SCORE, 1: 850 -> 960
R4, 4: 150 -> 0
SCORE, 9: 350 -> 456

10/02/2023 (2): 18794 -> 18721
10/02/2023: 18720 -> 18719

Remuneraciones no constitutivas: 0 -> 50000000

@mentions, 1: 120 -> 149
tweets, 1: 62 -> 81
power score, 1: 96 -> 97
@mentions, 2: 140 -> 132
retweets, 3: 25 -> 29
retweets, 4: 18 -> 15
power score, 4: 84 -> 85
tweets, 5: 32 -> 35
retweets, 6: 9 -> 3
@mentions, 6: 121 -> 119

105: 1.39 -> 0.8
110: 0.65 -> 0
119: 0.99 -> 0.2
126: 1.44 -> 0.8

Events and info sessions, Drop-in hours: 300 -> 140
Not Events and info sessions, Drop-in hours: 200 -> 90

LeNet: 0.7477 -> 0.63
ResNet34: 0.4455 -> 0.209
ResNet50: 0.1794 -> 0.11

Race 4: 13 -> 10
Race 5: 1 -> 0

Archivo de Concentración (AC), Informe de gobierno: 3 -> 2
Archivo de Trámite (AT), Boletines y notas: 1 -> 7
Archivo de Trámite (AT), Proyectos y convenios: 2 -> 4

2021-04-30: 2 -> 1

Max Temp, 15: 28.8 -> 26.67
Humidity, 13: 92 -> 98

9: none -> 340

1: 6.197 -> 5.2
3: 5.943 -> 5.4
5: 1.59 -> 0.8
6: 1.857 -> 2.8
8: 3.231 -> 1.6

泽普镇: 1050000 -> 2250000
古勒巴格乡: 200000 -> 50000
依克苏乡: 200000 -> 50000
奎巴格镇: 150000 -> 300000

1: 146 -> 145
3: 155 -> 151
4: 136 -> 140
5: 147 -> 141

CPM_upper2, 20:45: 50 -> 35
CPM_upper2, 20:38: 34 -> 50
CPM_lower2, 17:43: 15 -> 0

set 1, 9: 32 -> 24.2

*****

→ **GOAL OF THE EXERCISE**
Send back every line of the listing above exactly.

→ **ANSWER TO THIS TASK**
SCORE, 1: 850 -> 960
R4, 4: 150 -> 0
SCORE, 9: 350 -> 456

10/02/2023 (2): 18794 -> 18721
10/02/2023: 18720 -> 18719

Remuneraciones no constitutivas: 0 -> 50000000

@mentions, 1: 120 -> 149
tweets, 1: 62 -> 81
power score, 1: 96 -> 97
@mentions, 2: 140 -> 132
retweets, 3: 25 -> 29
retweets, 4: 18 -> 15
power score, 4: 84 -> 85
tweets, 5: 32 -> 35
retweets, 6: 9 -> 3
@mentions, 6: 121 -> 119

105: 1.39 -> 0.8
110: 0.65 -> 0
119: 0.99 -> 0.2
126: 1.44 -> 0.8

Events and info sessions, Drop-in hours: 300 -> 140
Not Events and info sessions, Drop-in hours: 200 -> 90

LeNet: 0.7477 -> 0.63
ResNet34: 0.4455 -> 0.209
ResNet50: 0.1794 -> 0.11

Race 4: 13 -> 10
Race 5: 1 -> 0

Archivo de Concentración (AC), Informe de gobierno: 3 -> 2
Archivo de Trámite (AT), Boletines y notas: 1 -> 7
Archivo de Trámite (AT), Proyectos y convenios: 2 -> 4

2021-04-30: 2 -> 1

Max Temp, 15: 28.8 -> 26.67
Humidity, 13: 92 -> 98

9: none -> 340

1: 6.197 -> 5.2
3: 5.943 -> 5.4
5: 1.59 -> 0.8
6: 1.857 -> 2.8
8: 3.231 -> 1.6

泽普镇: 1050000 -> 2250000
古勒巴格乡: 200000 -> 50000
依克苏乡: 200000 -> 50000
奎巴格镇: 150000 -> 300000

1: 146 -> 145
3: 155 -> 151
4: 136 -> 140
5: 147 -> 141

CPM_upper2, 20:45: 50 -> 35
CPM_upper2, 20:38: 34 -> 50
CPM_lower2, 17:43: 15 -> 0

set 1, 9: 32 -> 24.2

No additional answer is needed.